International Standby Practices (ISP 98)

Die ISP 98 wurden von der IHK speziell für Standby Letters of Credit geschaffen. Bevor 1998 die ISP 98 in Kraft getreten sind, wurden Standby Letters of Credit unter den Einheitlichen Richtlinien und Gebräuchen für Dokumenten-Akkreditive (ERA 600) eröffnet. Die Anwendbarkeit der ISP 98 setzt voraus, dass die ISP bei Standby Letters of Credit ausdrücklich vereinbart werden.

Einheitliche Richtlinien und Gebräuche für Dokumenten-Akkreditive (ERA 600)

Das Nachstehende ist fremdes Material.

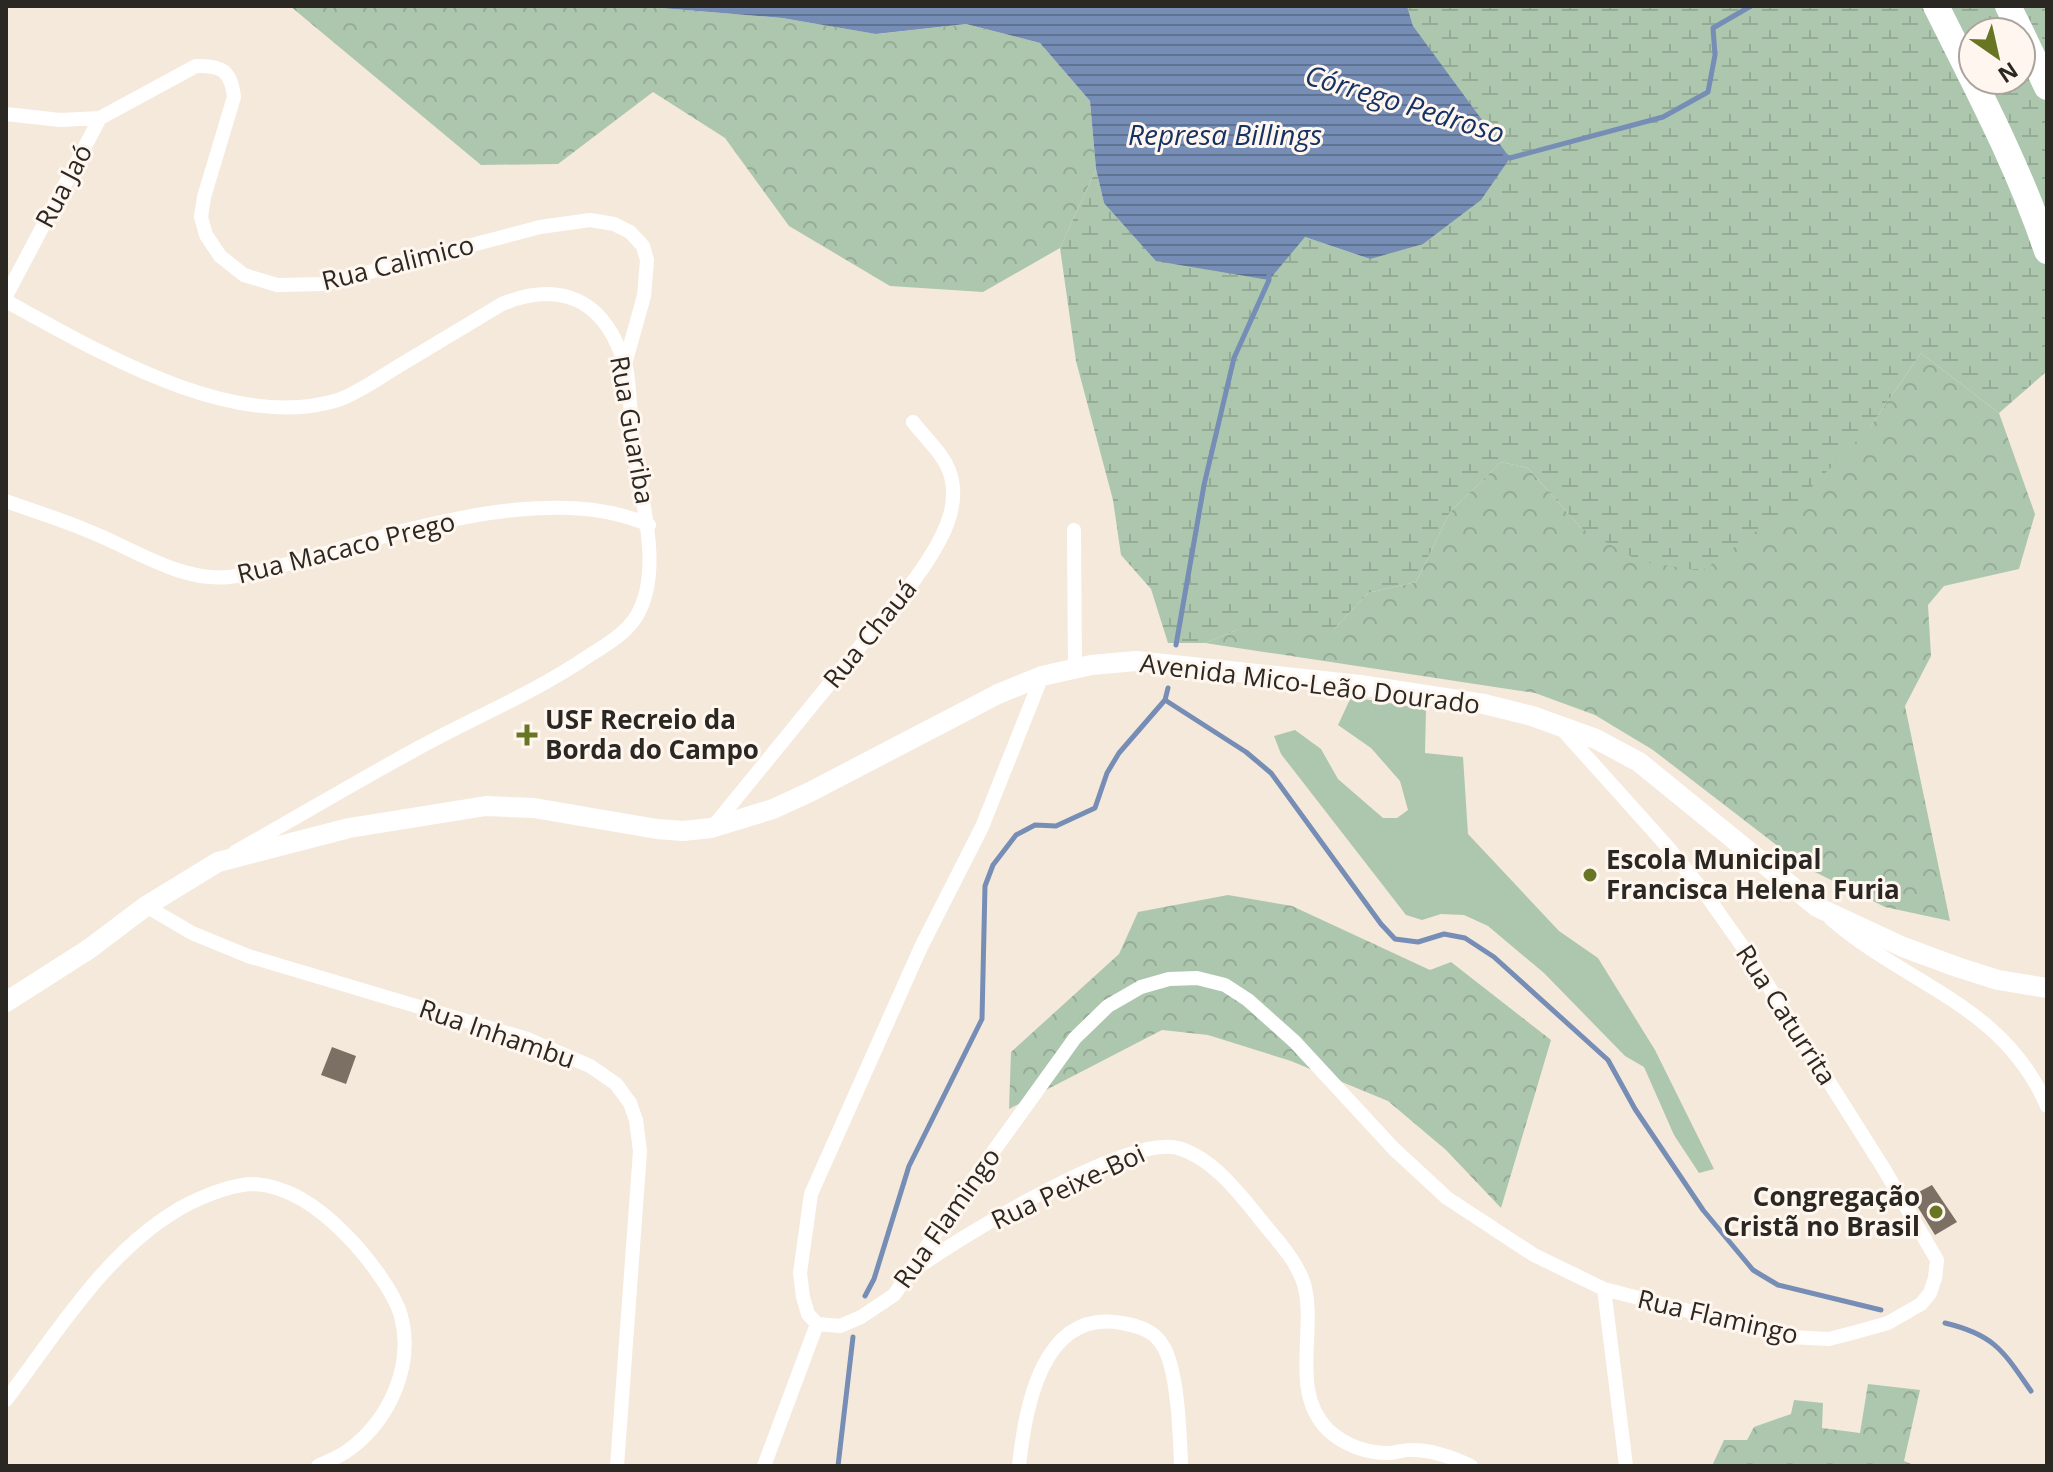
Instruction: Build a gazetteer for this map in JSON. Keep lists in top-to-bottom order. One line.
{"streets":{"street":["Rua Jaó","Rua Calimico","Rua Guariba","Rua Macaco Prego","Rua Chauá","Avenida Mico-Leão Dourado","Rua Caturrita","Rua Inhambu","Rua Peixe-Boi","Rua Flamingo"]},"crossings":[["Rua Jaó","Rua Calimico"],["Rua Jaó","Rua Guariba"],["Rua Calimico","Rua Guariba"],["Rua Guariba","Rua Macaco Prego"],["Rua Guariba","Avenida Mico-Leão Dourado"],["Rua Chauá","Avenida Mico-Leão Dourado"],["Avenida Mico-Leão Dourado","Rua Caturrita"],["Avenida Mico-Leão Dourado","Rua Inhambu"],["Rua Caturrita","Rua Flamingo"],["Rua Peixe-Boi","Rua Flamingo"]],"water":["Córrego Pedroso","Represa Billings"],"places":{"health":["USF Recreio da Borda do Campo"],"other":["Escola Municipal Francisca Helena Furia","Congregação Cristã no Brasil"]},"north":"bottom right"}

Als globale Richtlinien gelten die ERA 600 für jedes Dokumenten-Akkreditiv. Soweit anwendbar sind sie auch für jeden Standby Letter of Credit massgeblich, wobei dies voraussetzt, dass die ERA bei der Ausstellung des jeweiligen Standby Letters of Credit ausdrücklich vereinbart werden. 

Bürgschaft

Die im schweizerischen Obligationenrecht (OR Art. 492ff) geregelte Bürgschaft dient fast ausschliesslich der Absicherung von Forderungen schweizerischer Gläubiger. Die Bürgschaft ist vollständig vom Hauptschuldverhältnis abhängig (Akzessorietät). Der Hauptschuldner hat die Möglichkeit, Einreden in Bezug auf die Hauptschuld geltend zu machen, indem er diese Einreden (Gründe für die Nicht-Zahlung) der Bank schriftlich mitteilt. Die Bank wiederum ist verpflichtet, dem Begünstigten (Gläubiger) diejenigen Einreden entgegenzuhalten, die dem Hauptschuldner zustehen (OR Art. 502). Dies wirkt sich in der Praxis so aus, dass eine Bank als Bürgin im Falle einer Inanspruchnahme in der Regel nur mit der ausdrücklichen Ermächtigung ihres Auftraggebers Zahlung leistet. 

Praktische Abgrenzung

Ist Akzessorietät gegeben, liegt eine Bürgschaft vor. Fehlt Akzessorietät, so ist eine Garantie vereinbart. Im Gegensatz zum Bürgen (Bürgschaft) kann der Garant (Garantie) keinerlei Einwendungen und Einreden aus einem anderen Schuldverhältnis erheben.